Adverse events were determined using CTCAE version 4. Dose limiting toxicities (DLTs) were determined per protocol and occur in cycle 1 only. Two DLTs have been observed: 1 at dose level 2A (grade 3 fatigue) and 1 at dose level 2B (grade 3 chills, associated with cytokine release syndrome). Both dose levels will be expanded to 6 DLT-evaluable patients. Non-DLT grade 3 or greater adverse events have included anemia (grade 3, 9%), fatigue (grade 3, 9%), leukopenia (grade 3, 9%), nausea (grade 3, 9%), neutropenia (grade 4, 18%), soft tissue infection (grade 3, 9%), and vomiting (grade 3, 9%). Serious adverse events that were deemed at least possibly related to treatment were grade 3 soft tissue infection with grade 4 neutropenia (1 patient); grade 2 fever/nausea/vomiting which precipitated hospitalization (1 patient); and grade 2 cytokine release syndrome with associated grade 3 shaking chills, and grade 2 nausea/vomiting/diarrhea/oral dysethesia/sweats/photophobia/macular rash (1 patient).
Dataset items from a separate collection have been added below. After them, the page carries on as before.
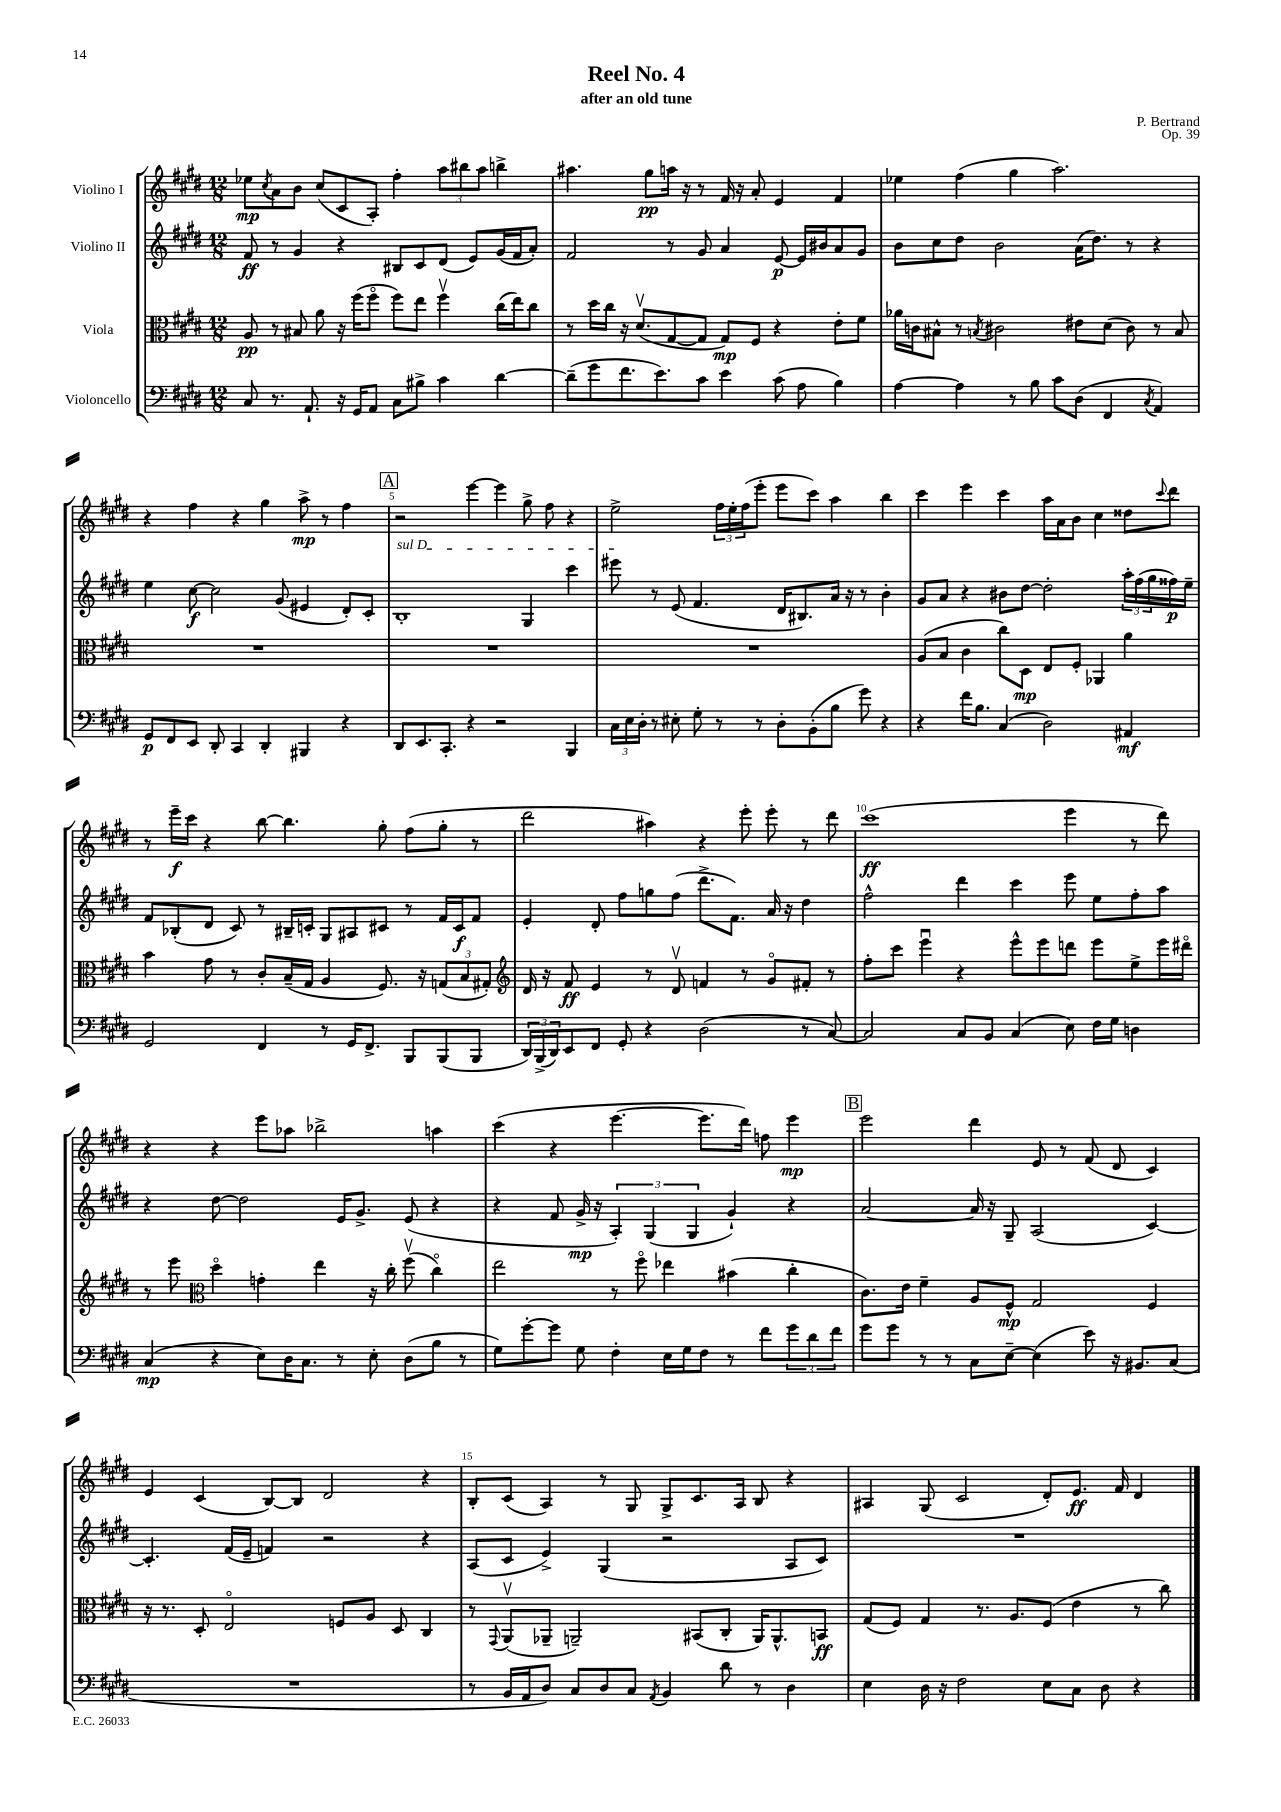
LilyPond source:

\header { title = "Reel No. 4" composer = "P. Bertrand" subtitle = "after an old tune" opus = "Op. 39" }
<<
\new StaffGroup <<
\new Staff = "s0" \with { instrumentName = "Violino I" } {
    \clef treble \key e \major \numericTimeSignature \time 12/8
    ees''8\mp \acciaccatura { cis''8 } a'8 b'8 cis''8( cis'8 a8-.) fis''4-. \tuplet 3/2 { a''8 bis''8 a''8 } b''4-> |
    ais''4. gis''8\pp a''16 r16 r8 fis'16 r16 a'8-. e'4 fis'4 |
    ees''4 fis''4( gis''4 a''2.) |
    r4 fis''4 r4 gis''4 a''8->\mp r8 fis''4 |
    \mark \markup { \box "A" } r2 e'''4~ e'''4 gis''8-> fis''8 r4 |
    e''2-> \tuplet 3/2 { fis''16 e''16-. fis''16( } e'''8-. e'''8 cis'''8) a''4 b''4 |
    cis'''4 e'''4 cis'''4 a''16 a'16 b'8 cis''4 disis''8 \appoggiatura { cis'''8 } dis'''8 |
    r8 e'''16--\f cis'''16 r4 b''8~ b''4. gis''8-. fis''8( gis''8-. r8 |
    dis'''2 ais''4) r4 e'''8-. e'''8-. r8 dis'''8 |
    cis'''1\ff( e'''4 r8 dis'''8) |
    r4 r4 e'''8 aes''8 bes''2-> a''4 |
    cis'''4( r4 e'''4.~ e'''8. dis'''16) f''8 e'''4\mp |
    \mark \markup { \box "B" } e'''2 dis'''4 e'8 r8 fis'8( dis'8 cis'4) |
    e'4 cis'4( b8~) b8 dis'2 r4 |
    b8-. cis'8( a4) r8 gis8 gis8-> cis'8. a16 b8 r4 |
    ais4 gis8( cis'2 dis'8-.) e'8.\ff fis'16 dis'4 \bar "|." |
}
\new Staff = "s1" \with { instrumentName = "Violino II" } {
    \clef treble \key e \major \numericTimeSignature \time 12/8
    fis'8\ff r8 gis'4 r4 bis8 cis'8 dis'8( e'8) gis'16( fis'16 a'8-.) |
    fis'2 r8 gis'8 a'4 e'8~\p e'16 bis'16 a'8 gis'8 |
    b'8 cis''8 dis''8 b'2 a'16( dis''8.) r8 r4 |
    e''4 cis''8~\f cis''2 gis'8( eis'4 dis'8-.) cis'8-. |
    \mark \markup { \box "A" } \once \override TextSpanner.bound-details.left.text = \markup { \italic "sul D" } b1-.\startTextSpan gis4 cis'''4 |
    eis'''8\stopTextSpan r8 e'8( fis'4. dis'16 bis8.) a'16 r16 r8 b'4-. |
    gis'8 a'8 r4 bis'8 dis''8~ dis''2-. \tuplet 3/2 { a''16-. fis''16( gis''16 } fisis''16\p) e''16-- |
    fis'8 bes8-.( dis'8 cis'8) r8 bis16-- c'16-. gis8 ais8 cis'8 r8 fis'16 cis'16\f fis'8 |
    e'4-. dis'8-. fis''8 g''8 fis''8( dis'''8.-> fis'8.) a'16 r16 dis''4 |
    fis''2-^ dis'''4 cis'''4 e'''8 e''8 fis''8-. a''8 |
    r4 dis''8~ dis''2 e'16 gis'8.-> e'8( r4 |
    r4 fis'8 gis'16->\mp r16 \tuplet 3/2 { a4-.) gis4( gis4 } gis'4-!) r4 |
    \mark \markup { \box "B" } a'2~ a'16 r16 gis8-- a2( cis'4~) |
    cis'4.-. fis'16( e'16-- f'4) r2 r4 |
    a8( cis'8 e'4->) gis4( r2 a8 cis'8) |
    R1. \bar "|." |
}
\new Staff = "s2" \with { instrumentName = "Viola" } {
    \clef alto \key e \major \numericTimeSignature \time 12/8
    a8\pp r8 bis8 a'8 r16 fis''16( fis''8\flageolet fis''8) e''8 fis''4\upbow cis''16( e''16) cis''8 |
    r8 dis''16 cis''16 r16 dis'8.\upbow( gis8~ gis8 gis8\mp) fis8 r4 e'8-. fis'8 |
    aes'16 c'16 bis8-^ r8 \acciaccatura { b8 } cis'2 eis'8 dis'8( cis'8) r8 b8 |
    R1. |
    \mark \markup { \box "A" } R1. |
    R1. |
    a8( b8 cis'4 cis''8) dis8\mp e8 fis8-. aes,4 a'4 |
    b'4 gis'8 r8 cis'8-. b16--( gis16 a4 fis8.) r16 \tuplet 3/2 { g8( b8 gis8-.) } |
    \clef treble dis'16 r16 fis'8\ff e'4 r8 dis'8\upbow f'4 r8 gis'8\flageolet fis'8-. r8 |
    fis''8-. cis'''8 e'''4\downbow r4 e'''8-^ e'''8 d'''8 e'''8 e''8-> e'''16 dis'''16\flageolet |
    r8 e'''8 \clef alto dis''4\flageolet g'4-. e''4 r16 cis''16-. fis''8\upbow( cis''4\flageolet) |
    e''2 r8 fis''8\flageolet ees''4 bis'4( cis''4-. |
    \mark \markup { \box "B" } cis'8.) e'16 fis'4-- a8 fis8-^\mp gis2 fis4 |
    r16 r8. dis8-. e2\flageolet f8 a8 dis8 cis4 |
    r8 \appoggiatura { gis,8 } a,8\upbow( aes,8-- a,2--) bis,8( cis8-. a,16) a,8.-^ b,8\ff |
    gis8( fis8) gis4 r8. a8. fis8( e'4 r8 cis''8) \bar "|." |
}
\new Staff = "s3" \with { instrumentName = "Violoncello" } {
    \clef bass \key e \major \numericTimeSignature \time 12/8
    cis8 r8. a,8.-! r16 gis,16 a,8 cis8 bis8-> cis'4 dis'4~ |
    dis'8--( gis'8 fis'8. e'8.) cis'8 e'4 cis'8( a8 b4) |
    a4~ a4 r8 b8 cis'8 dis8( fis,4 \acciaccatura { cis8 } a,4) |
    gis,8\p fis,8 e,8 dis,8-. cis,4 dis,4-. bis,,4 r4 |
    \mark \markup { \box "A" } dis,8 e,8. cis,8.-. r4 r2 b,,4 |
    \tuplet 3/2 { cis16 e16 dis16-. } r8 eis8-. gis8-. r8 r8 dis8-. b,8-.( b8 gis'8) r4 |
    r4 fis'16 b8. cis4( dis2) ais,4\mf |
    gis,2 fis,4 r8 gis,16 fis,8.-> b,,8 b,,8( b,,8 |
    \tuplet 3/2 { dis,16) b,,16->( dis,16) } e,8 fis,8 gis,8-. r4 dis2( r8 cis8~) |
    cis2 cis8 b,8 cis4( e8) fis16 gis16 d4 |
    cis4\mp( r4 e8) dis16 cis8. r8 e8-. dis8( b8 r8 |
    gis8) gis'8~-. gis'8 gis8 fis4-. e16 gis16 fis8 r8 fis'8 \tuplet 3/2 { gis'8 dis'8 fis'8 } |
    \mark \markup { \box "B" } gis'8 gis'8 r8 r8 cis8 e8~-- e4( e'8) r16 bis,8. cis8( |
    R1. |
    r8 b,16 a,16 dis8) cis8 dis8 cis8 \acciaccatura { a,8 } b,4 dis'8 r8 dis4 |
    e4 dis16 r16 fis2 e8 cis8 dis8 r4 \bar "|." |
}
>>
>>
\layout { \context { \Score \override BarNumber.break-visibility = ##(#f #t #t) barNumberVisibility = #(every-nth-bar-number-visible 5) } }
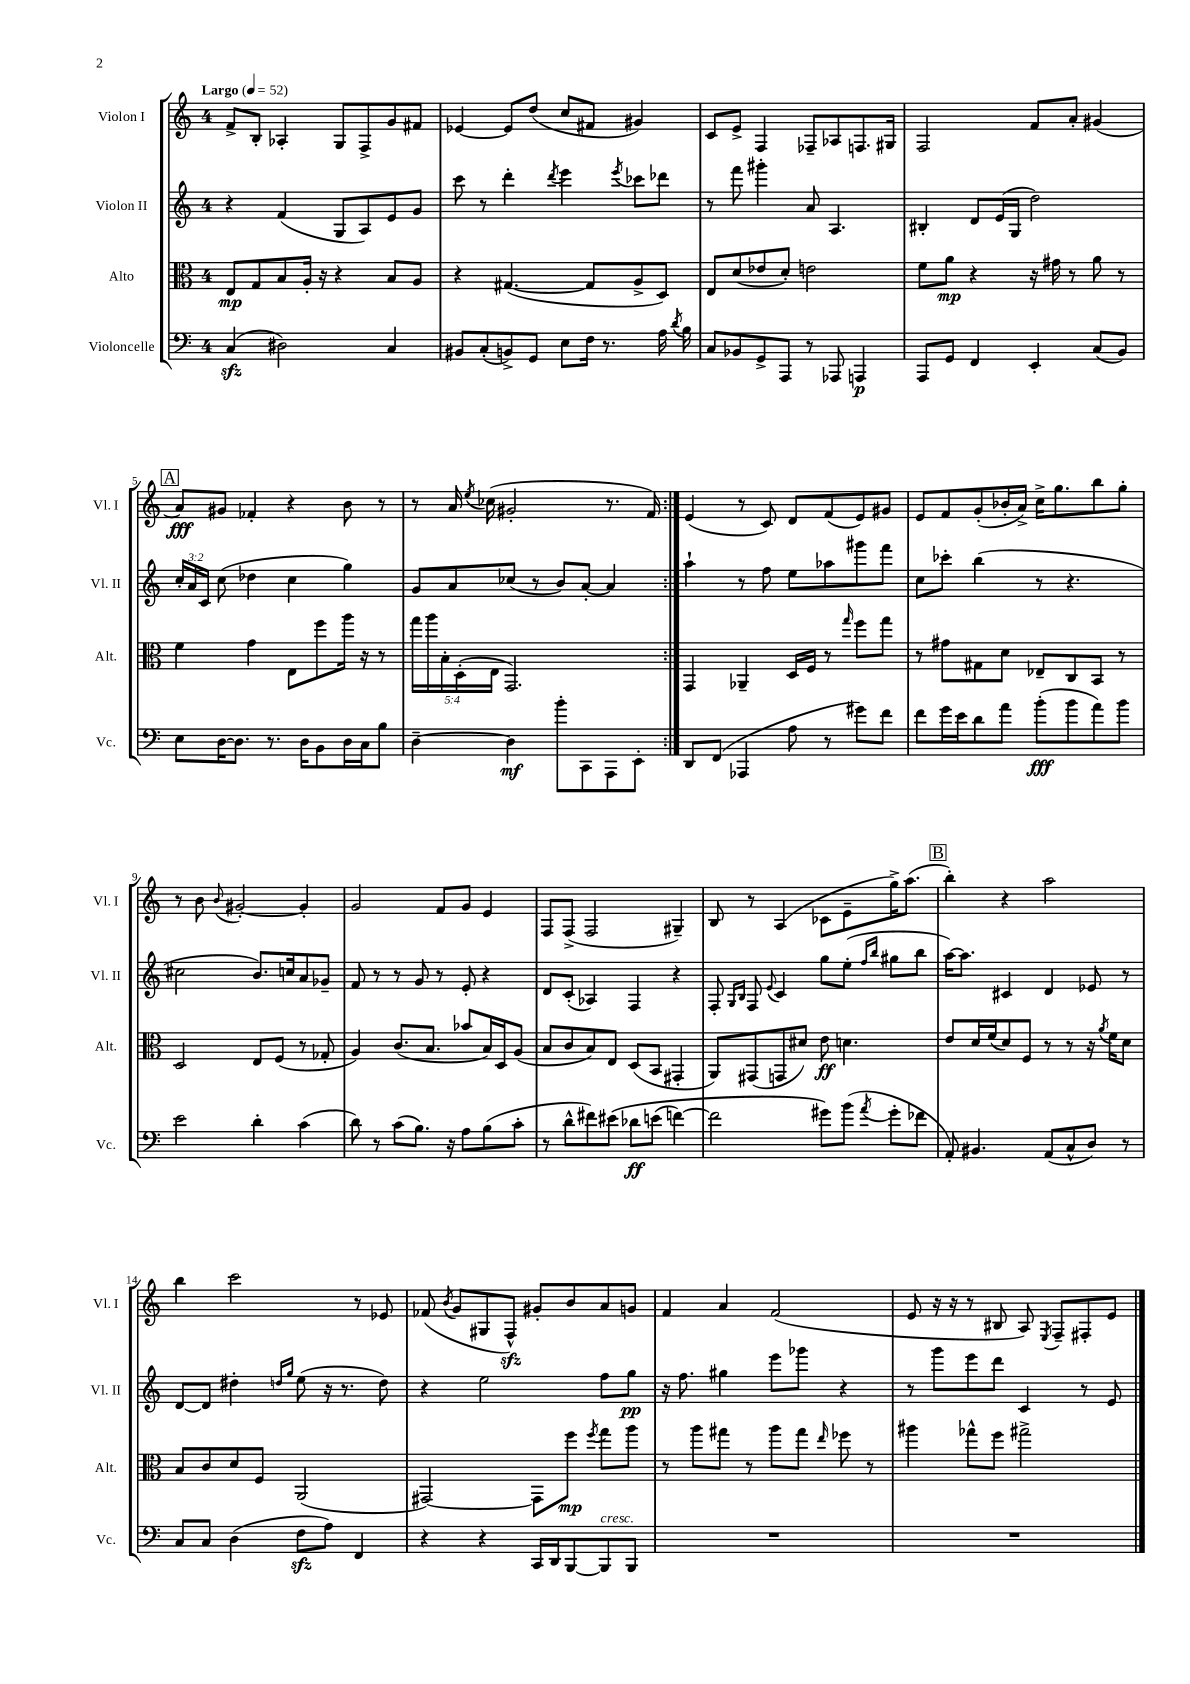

All 11 patients treated were evaluable for response. One partial response has been observed to date; the patient (positive for ZAP70; 4 lines of prior chemotherapy) proceeded, after 4 cycles of romidepsin and bortezomib, to allogeneic stem cell transplant. Five patients had a best response of stable disease and 5 had progressive disease. Correlative studies examining pre- and post-treatment expression of NF-κB (nuclear RelA and p52 as a marker of p100 processing), the NF-κB-dependent proteins XIAP and Bcl-xL, and Bim are currently underway.

Collectively, these findings indicate that the safety profile is consistent with those reported for bortezomib and romidepsin, with reversible grade 2 to 4 adverse events, in heavily pretreated patients with relapsed/refractory CLL/SLL. The MTD has not yet been reached. Pending identification of the MTD, phase II evaluation of this therapeutic strategy, if warranted, should determine its activity more definitively in this population.